Mr Trump’s growth rates are all in line with the average since 2000.
And they’ve come with a huge increase in debt as the federal government has borrowed to pump money into the economy.
Mr Trump made many promises on coronavirus.
He promised millions of masks, “more ventilators than we need”, and easily available testing.
He said the country may overcome the pandemic by late summer as it “washes through”. He also predicted a vaccine might be approved by October.
Instead the president ended up in hospital with the virus himself while America remained the country worst affected by it.
But worse than unfulfilled promises are claims that the president played down the threat from the virus publicly while knowing how severe it really was.
In his book Rage Bob Woodward documents the president told him he knew the coronavirus was deadlier than flu – “deadly stuff” – while two weeks later telling a press conference: “This is a flu. This is like a flu.”
The president’s complacency is no doubt one reason why his White House ended up riddled with the virus by early October.

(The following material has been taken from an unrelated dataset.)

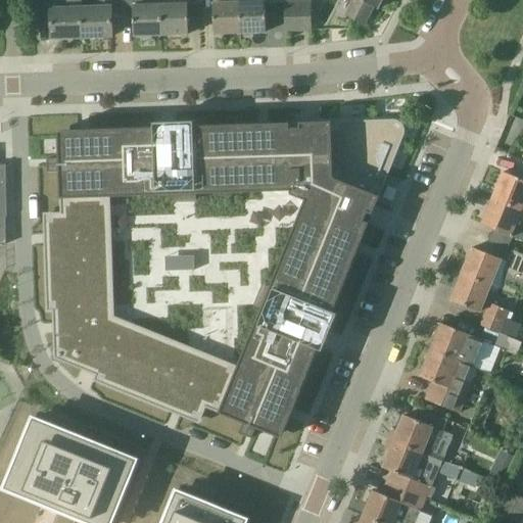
[(83,38),(82,8),(81,0),(50,0),(52,39),(83,38)]
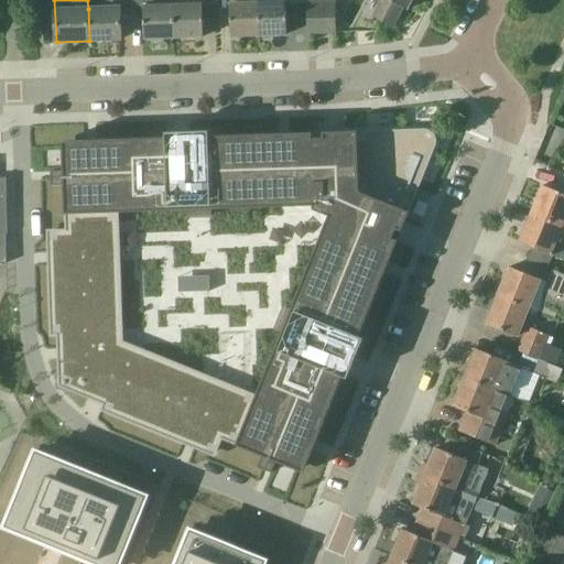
[(108,0),(108,8),(88,9),(89,41),(122,40),(121,7),(133,7),(132,0),(108,0)]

BIG BEAUTIFUL WALL, PAID FOR BY MEXICO
Mr Trump has made a lot of claims about the border wall he said he would build along the border with Mexico to keep out immigrants.
But until the beginning of the year it had made little progress.
Since then US Customs and Border Protection says it’s picked up pace extending a barrier along the border.
350 miles of border wall has gone up, according to US Customs and Border Protection, and more is being built at the rate of 10 miles a week. Another 300 miles is under construction.
Mr Trump has resorted to using defence funds to build the wall, after battling through the courts for the right to do so.
Congress only stumped up just over a billion dollars so the president invoked a national emergency to divert Pentagon funds without congressional approval.
So only a few hundred miles built and not paid for by Mexico.